JSON feed and jekyll
JSON feed is an alternative feed format, made by Manton Reece and Brent Simmons, with the aim of reducing the complexity inherent to XML and Atom.
The JSON feed project came to my attention after reading John Gruber of Daring Fireball express his delight with the format, and how enjoyable it was to work with. For those who don’t know, John is the creator of Markdown, and as he says in his own post >” I’ve got a good feeling about this project — the same sort of feeling I had about Markdown back in the day.”
This, along with my desire to play around with some programming projects over the summer inspired me to try and implement a JSON feed on this blog. Now, this site is built on GitHub pages, which uses Jekyll to serve static sites. I know zero JSON, and the extent of my programming to date has all been in Java, but with a few hours to kill on a train during a family holiday, and armed with an iPad and a spotty 3G connection, it seemed like the kind of thing that could be fun to tackle.

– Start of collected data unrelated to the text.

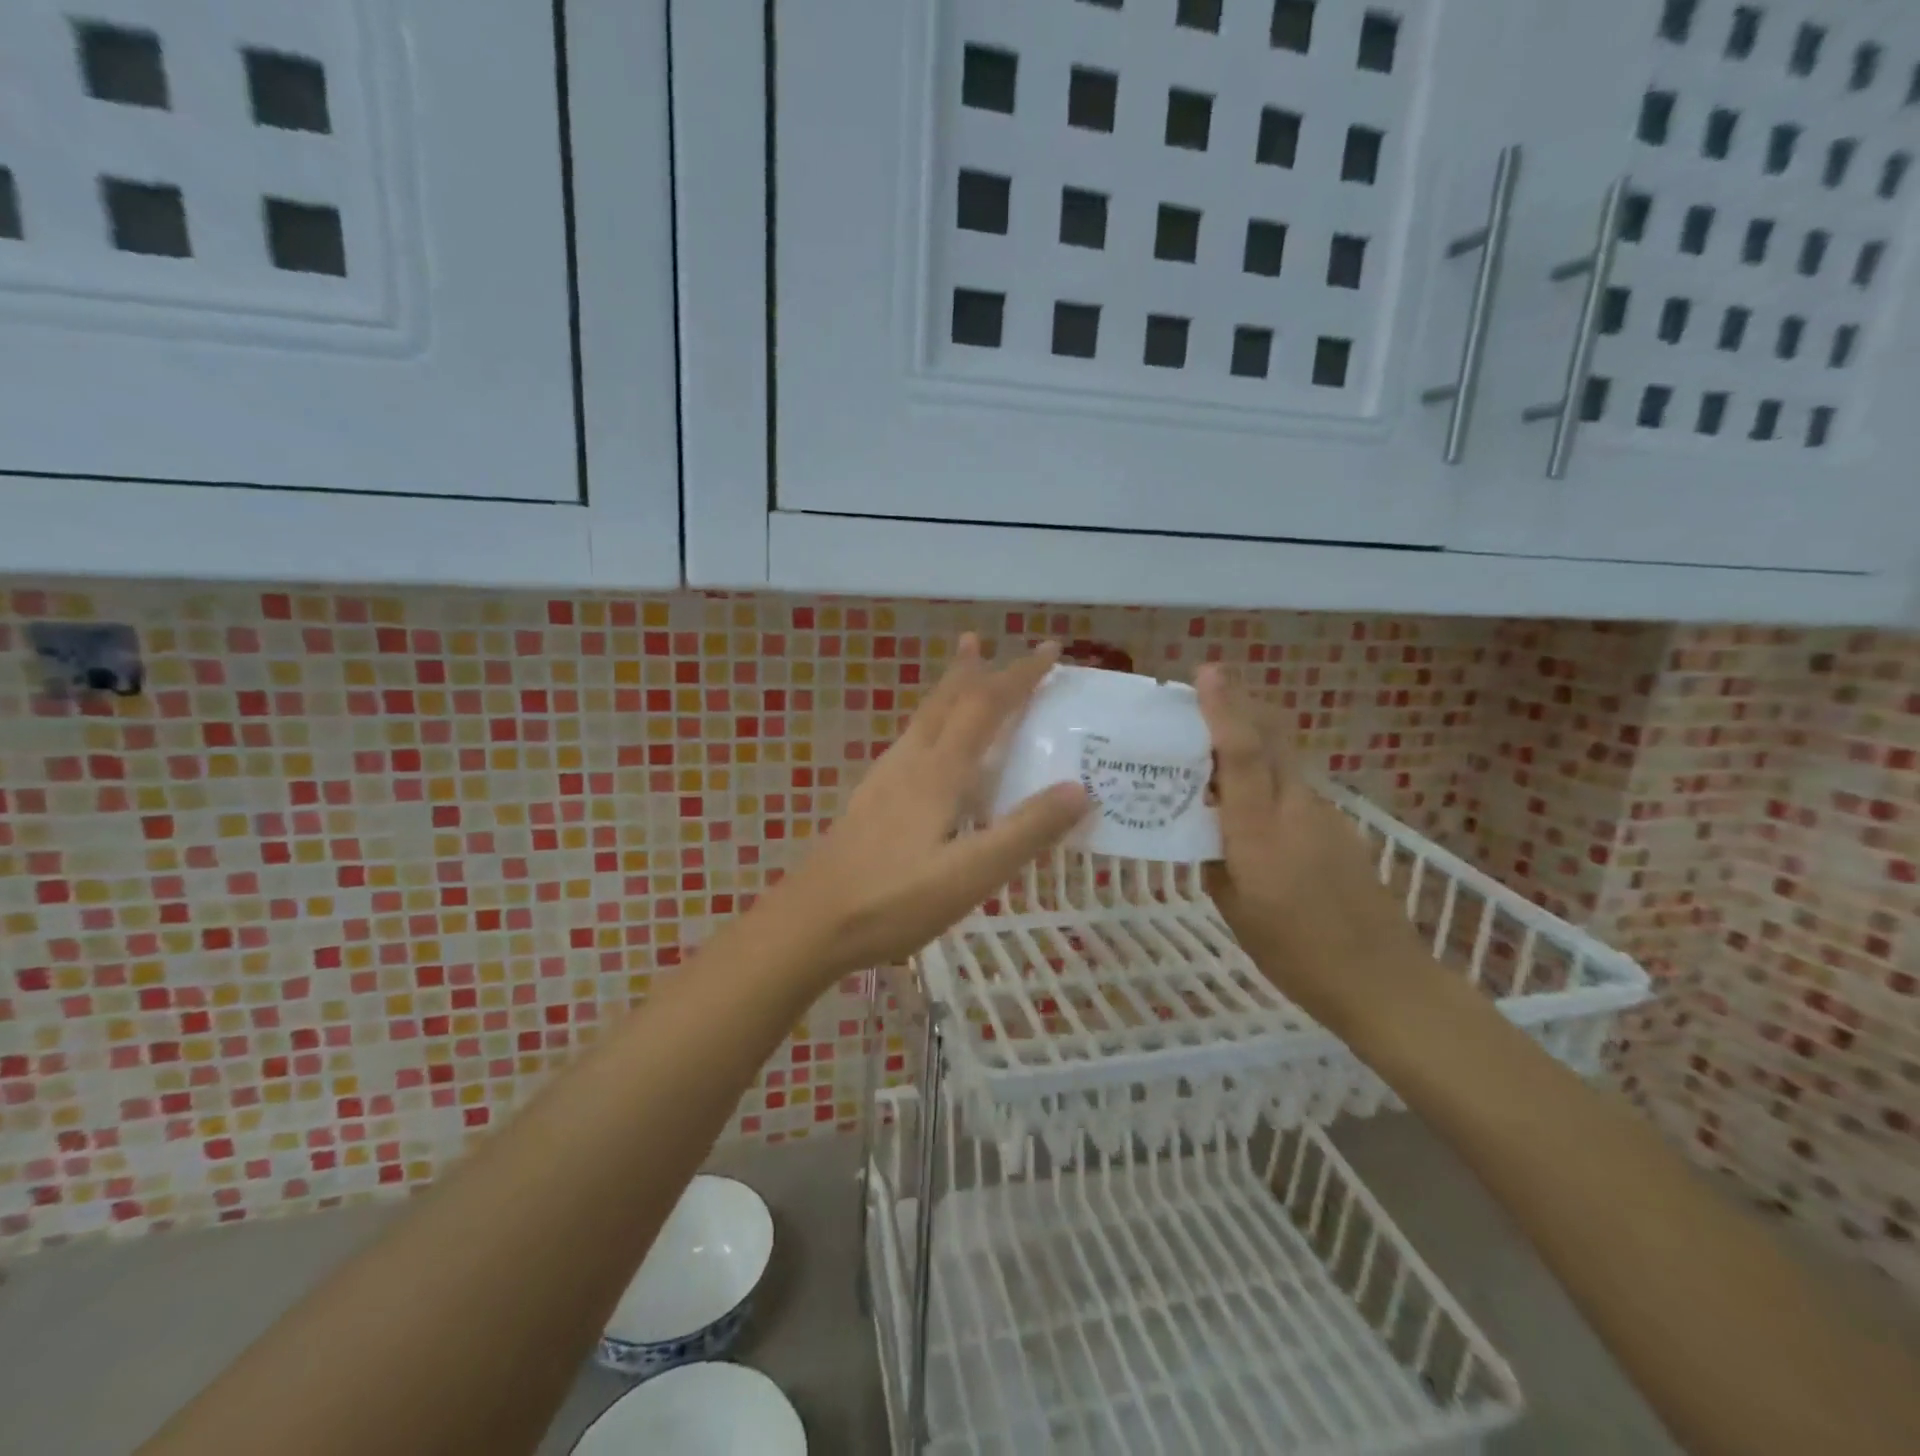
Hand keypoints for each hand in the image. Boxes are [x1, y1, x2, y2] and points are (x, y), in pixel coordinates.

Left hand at [768, 635, 1089, 980]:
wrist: (809, 923)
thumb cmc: (892, 901)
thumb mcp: (970, 874)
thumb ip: (1025, 832)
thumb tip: (1079, 788)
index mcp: (938, 773)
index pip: (985, 707)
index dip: (1019, 676)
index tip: (1051, 650)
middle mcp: (909, 763)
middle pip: (944, 702)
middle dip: (973, 670)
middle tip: (987, 642)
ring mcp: (882, 781)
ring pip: (921, 720)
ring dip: (946, 692)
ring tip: (960, 678)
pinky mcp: (868, 802)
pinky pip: (909, 744)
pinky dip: (930, 725)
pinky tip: (926, 751)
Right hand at [1195, 665, 1430, 1036]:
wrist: (1382, 979)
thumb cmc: (1294, 952)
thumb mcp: (1234, 908)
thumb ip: (1215, 857)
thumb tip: (1207, 828)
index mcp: (1260, 830)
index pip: (1241, 752)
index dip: (1223, 708)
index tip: (1207, 672)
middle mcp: (1295, 807)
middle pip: (1270, 737)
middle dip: (1240, 704)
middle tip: (1206, 689)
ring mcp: (1323, 814)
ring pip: (1283, 759)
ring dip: (1251, 738)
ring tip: (1212, 745)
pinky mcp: (1338, 827)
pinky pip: (1293, 785)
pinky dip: (1266, 774)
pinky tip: (1248, 801)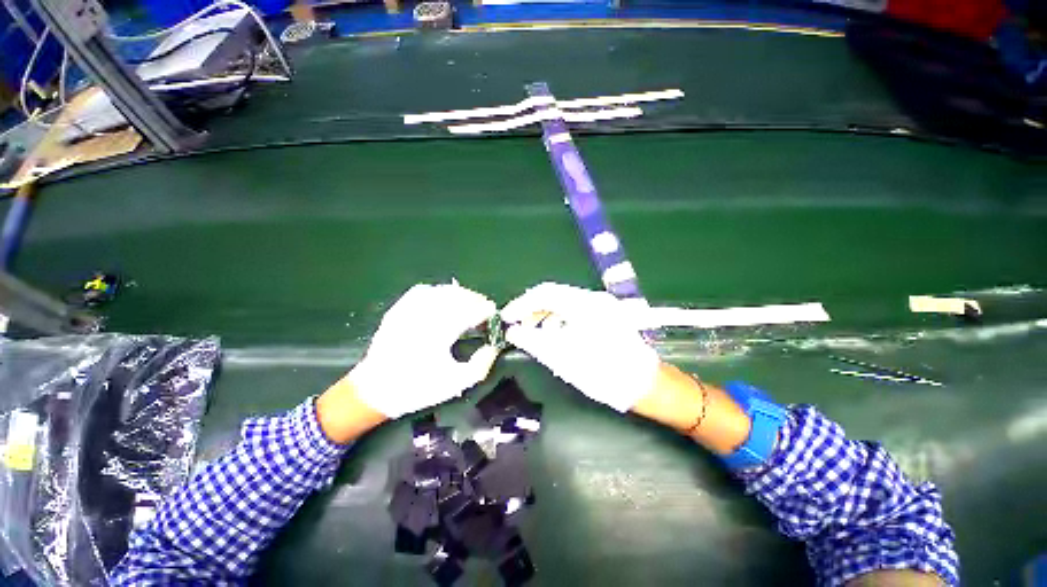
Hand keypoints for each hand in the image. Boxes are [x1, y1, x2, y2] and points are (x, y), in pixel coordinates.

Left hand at [347, 282, 498, 418]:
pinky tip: (444, 301)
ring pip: (442, 290)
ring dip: (460, 295)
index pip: (471, 309)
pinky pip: (423, 291)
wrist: (374, 390)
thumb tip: (493, 347)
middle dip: (475, 300)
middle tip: (483, 311)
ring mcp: (409, 309)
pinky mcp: (399, 308)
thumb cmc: (417, 388)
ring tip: (468, 305)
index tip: (493, 316)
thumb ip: (480, 366)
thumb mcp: (455, 384)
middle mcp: (425, 314)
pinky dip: (439, 292)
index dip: (486, 310)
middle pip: (458, 296)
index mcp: (440, 331)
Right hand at [501, 283, 659, 411]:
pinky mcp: (606, 316)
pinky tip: (554, 335)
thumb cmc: (603, 372)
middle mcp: (593, 299)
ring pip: (564, 302)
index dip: (522, 304)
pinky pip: (575, 311)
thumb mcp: (563, 358)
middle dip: (533, 309)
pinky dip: (559, 320)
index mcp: (583, 304)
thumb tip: (513, 332)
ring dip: (545, 315)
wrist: (644, 385)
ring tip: (533, 333)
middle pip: (554, 295)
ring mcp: (602, 306)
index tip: (506, 318)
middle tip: (518, 326)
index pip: (544, 293)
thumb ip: (534, 341)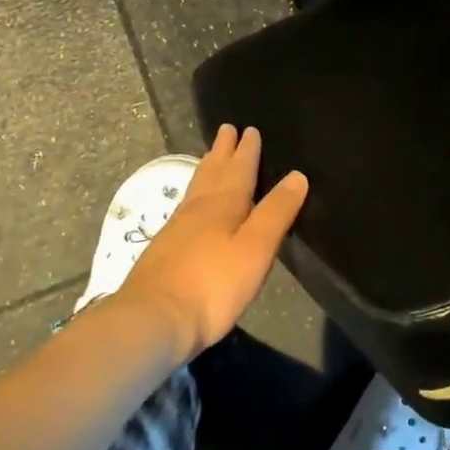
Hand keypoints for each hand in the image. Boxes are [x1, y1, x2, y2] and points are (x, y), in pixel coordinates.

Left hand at [116, 125, 308, 359]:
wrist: (152, 320)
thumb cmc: (213, 285)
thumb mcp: (255, 249)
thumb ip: (276, 212)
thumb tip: (297, 175)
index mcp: (224, 205)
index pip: (239, 170)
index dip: (246, 151)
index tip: (249, 129)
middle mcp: (198, 209)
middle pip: (213, 173)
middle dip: (223, 152)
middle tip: (226, 129)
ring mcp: (177, 229)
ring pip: (197, 189)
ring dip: (207, 169)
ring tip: (210, 156)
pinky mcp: (164, 250)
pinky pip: (185, 207)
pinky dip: (194, 195)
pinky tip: (192, 205)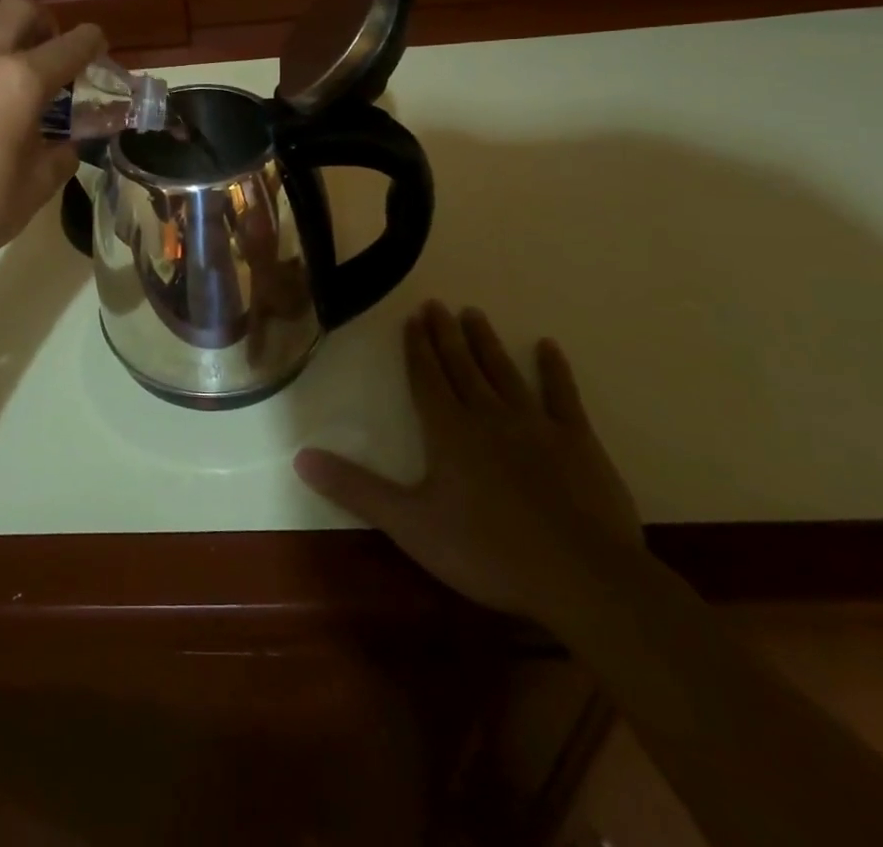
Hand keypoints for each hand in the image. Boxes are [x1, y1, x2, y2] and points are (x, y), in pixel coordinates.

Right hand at [295, 302, 641, 627]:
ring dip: (486, 343)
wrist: (581, 577)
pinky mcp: (578, 441)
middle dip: (446, 335)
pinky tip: (548, 347)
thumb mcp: (410, 524)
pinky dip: (554, 370)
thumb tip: (300, 456)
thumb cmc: (487, 550)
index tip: (412, 318)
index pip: (427, 378)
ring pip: (503, 372)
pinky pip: (562, 395)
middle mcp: (487, 414)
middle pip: (461, 366)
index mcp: (448, 430)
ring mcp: (535, 424)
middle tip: (436, 304)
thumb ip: (356, 488)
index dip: (417, 348)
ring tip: (474, 314)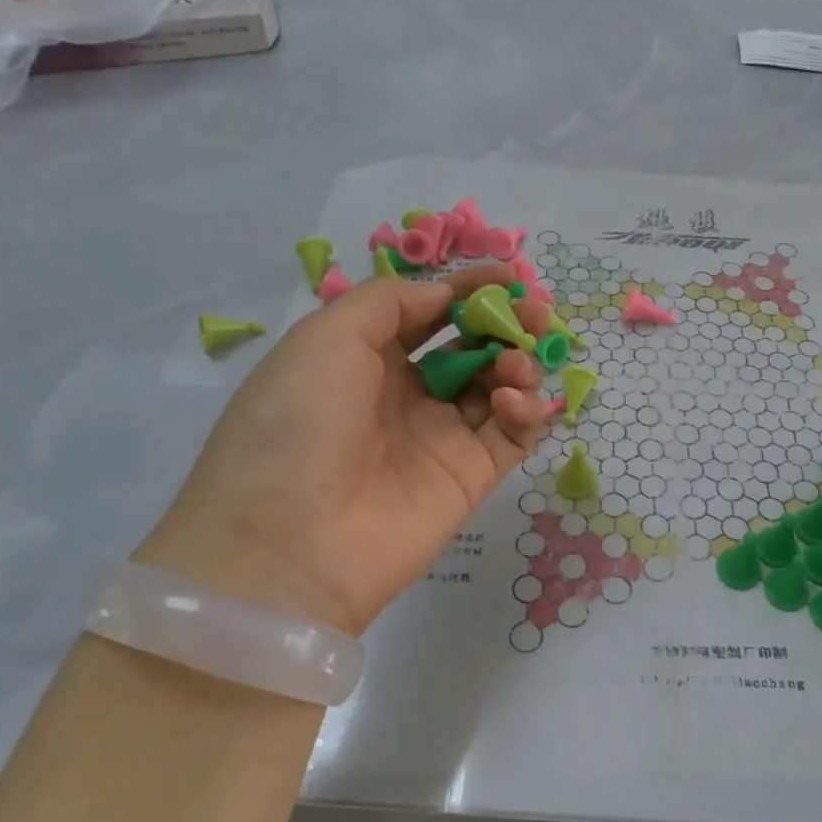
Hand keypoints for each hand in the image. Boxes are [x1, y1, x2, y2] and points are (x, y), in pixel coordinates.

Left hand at [133, 266, 550, 635]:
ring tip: (516, 365)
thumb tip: (443, 296)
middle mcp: (406, 394)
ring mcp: (440, 437)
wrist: (287, 544)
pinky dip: (524, 411)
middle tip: (534, 315)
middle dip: (506, 324)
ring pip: (498, 388)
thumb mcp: (326, 338)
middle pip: (472, 347)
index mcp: (365, 357)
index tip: (510, 278)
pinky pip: (511, 435)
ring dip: (518, 364)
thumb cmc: (297, 424)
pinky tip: (510, 402)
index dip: (468, 291)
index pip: (429, 313)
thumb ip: (390, 302)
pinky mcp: (469, 478)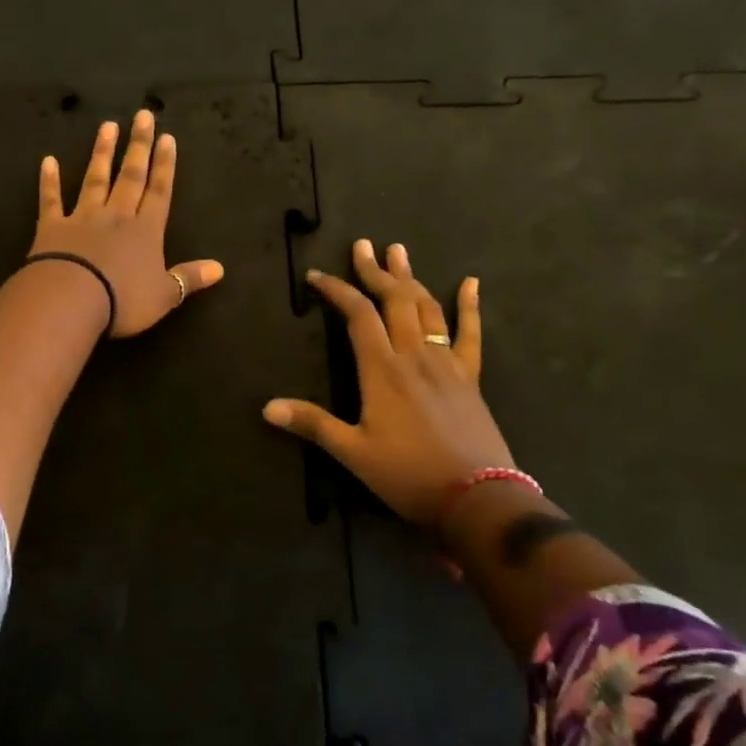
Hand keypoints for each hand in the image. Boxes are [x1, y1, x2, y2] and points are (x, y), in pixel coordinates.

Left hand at [31, 109, 224, 337]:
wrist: (71, 300)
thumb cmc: (123, 300)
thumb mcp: (164, 295)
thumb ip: (189, 278)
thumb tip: (220, 269)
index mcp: (146, 230)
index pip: (159, 191)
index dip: (165, 165)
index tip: (167, 137)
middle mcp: (117, 216)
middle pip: (131, 175)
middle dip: (139, 146)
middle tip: (142, 115)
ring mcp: (83, 217)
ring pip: (96, 179)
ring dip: (102, 152)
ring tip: (107, 126)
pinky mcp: (53, 227)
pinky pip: (51, 199)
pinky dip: (49, 181)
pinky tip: (47, 161)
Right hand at [264, 239, 516, 529]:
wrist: (478, 500)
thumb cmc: (408, 475)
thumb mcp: (353, 452)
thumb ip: (312, 424)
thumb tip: (267, 407)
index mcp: (382, 369)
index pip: (357, 315)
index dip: (337, 291)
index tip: (317, 276)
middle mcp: (414, 355)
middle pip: (393, 300)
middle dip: (374, 271)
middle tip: (362, 246)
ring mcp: (446, 363)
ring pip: (427, 308)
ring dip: (410, 278)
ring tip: (398, 251)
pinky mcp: (470, 377)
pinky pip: (470, 334)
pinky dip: (470, 307)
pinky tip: (471, 283)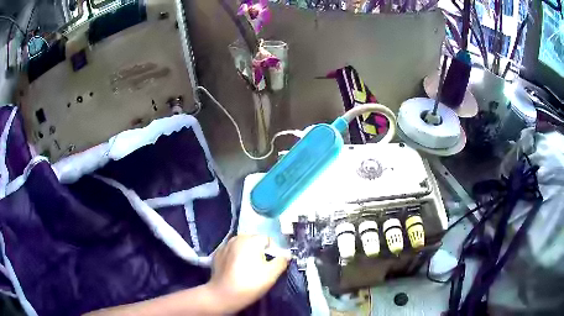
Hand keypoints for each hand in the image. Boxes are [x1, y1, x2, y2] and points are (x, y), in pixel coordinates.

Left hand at [205, 235, 288, 313]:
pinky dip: (236, 258)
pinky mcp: (217, 255)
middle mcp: (236, 238)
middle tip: (262, 268)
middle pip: (254, 242)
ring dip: (247, 255)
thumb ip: (282, 261)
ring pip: (242, 247)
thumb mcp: (272, 274)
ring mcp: (224, 246)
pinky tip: (236, 271)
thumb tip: (286, 255)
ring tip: (248, 270)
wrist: (223, 295)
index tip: (272, 265)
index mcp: (250, 240)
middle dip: (260, 252)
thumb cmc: (250, 283)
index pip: (268, 240)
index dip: (273, 252)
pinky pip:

As it stands, there seems to be a lot of buzz around JSON feed, and finding resources online to help was fairly straightforward. The first stop is obviously the spec in order to get a sense of what’s going on. Then I did a bit of searching to see how to go about implementing the feed on my site.
This GitHub Repo was a great start, as it gets the basic JSON structure in place, and honestly, within a few minutes I was able to ping jamxf.github.io/feed.json, and get back usable data. At this point in time, I’m going to have look at the implementation in greater detail, the post excerpts are basically mirroring the entire article, title’s and authors don’t seem to report correctly, but it’s a start.
This is exactly the kind of project I was hoping to get stuck into whilst on this holiday, something straightforward to get up and running, and that I can tweak whenever I have a few minutes of downtime between cities.